▶ [Job]: Every line below needs to be returned exactly as written.

(Beginning of Data for processing)

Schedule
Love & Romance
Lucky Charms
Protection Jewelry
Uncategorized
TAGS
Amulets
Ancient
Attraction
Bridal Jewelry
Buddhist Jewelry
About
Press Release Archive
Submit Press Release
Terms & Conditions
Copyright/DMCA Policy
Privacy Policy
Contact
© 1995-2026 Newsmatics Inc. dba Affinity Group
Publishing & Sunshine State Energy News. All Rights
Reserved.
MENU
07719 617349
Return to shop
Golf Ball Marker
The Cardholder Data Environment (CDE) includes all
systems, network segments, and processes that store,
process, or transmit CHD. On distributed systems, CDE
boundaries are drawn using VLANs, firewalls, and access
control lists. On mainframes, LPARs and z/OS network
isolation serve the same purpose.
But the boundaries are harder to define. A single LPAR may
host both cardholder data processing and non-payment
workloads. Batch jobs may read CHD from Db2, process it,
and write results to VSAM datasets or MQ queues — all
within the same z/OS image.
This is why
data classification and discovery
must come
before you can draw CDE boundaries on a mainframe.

(End of Data for processing)

▶ [Written response]:
Schedule
Love & Romance
Lucky Charms
Protection Jewelry
Uncategorized
TAGS
Amulets
Ancient
Attraction
Bridal Jewelry
Buddhist Jewelry
About
Press Release Archive
Submit Press Release
Terms & Conditions
Copyright/DMCA Policy
Privacy Policy
Contact
© 1995-2026 Newsmatics Inc. dba Affinity Group
Publishing & Sunshine State Energy News. All Rights
Reserved.
MENU
07719 617349
Return to shop
Golf Ball Marker
The Cardholder Data Environment (CDE) includes all
systems, network segments, and processes that store,
process, or transmit CHD. On distributed systems, CDE
boundaries are drawn using VLANs, firewalls, and access
control lists. On mainframes, LPARs and z/OS network
isolation serve the same purpose.
But the boundaries are harder to define. A single LPAR may
host both cardholder data processing and non-payment
workloads. Batch jobs may read CHD from Db2, process it,
and write results to VSAM datasets or MQ queues — all
within the same z/OS image.
This is why
data classification and discovery
must come
before you can draw CDE boundaries on a mainframe.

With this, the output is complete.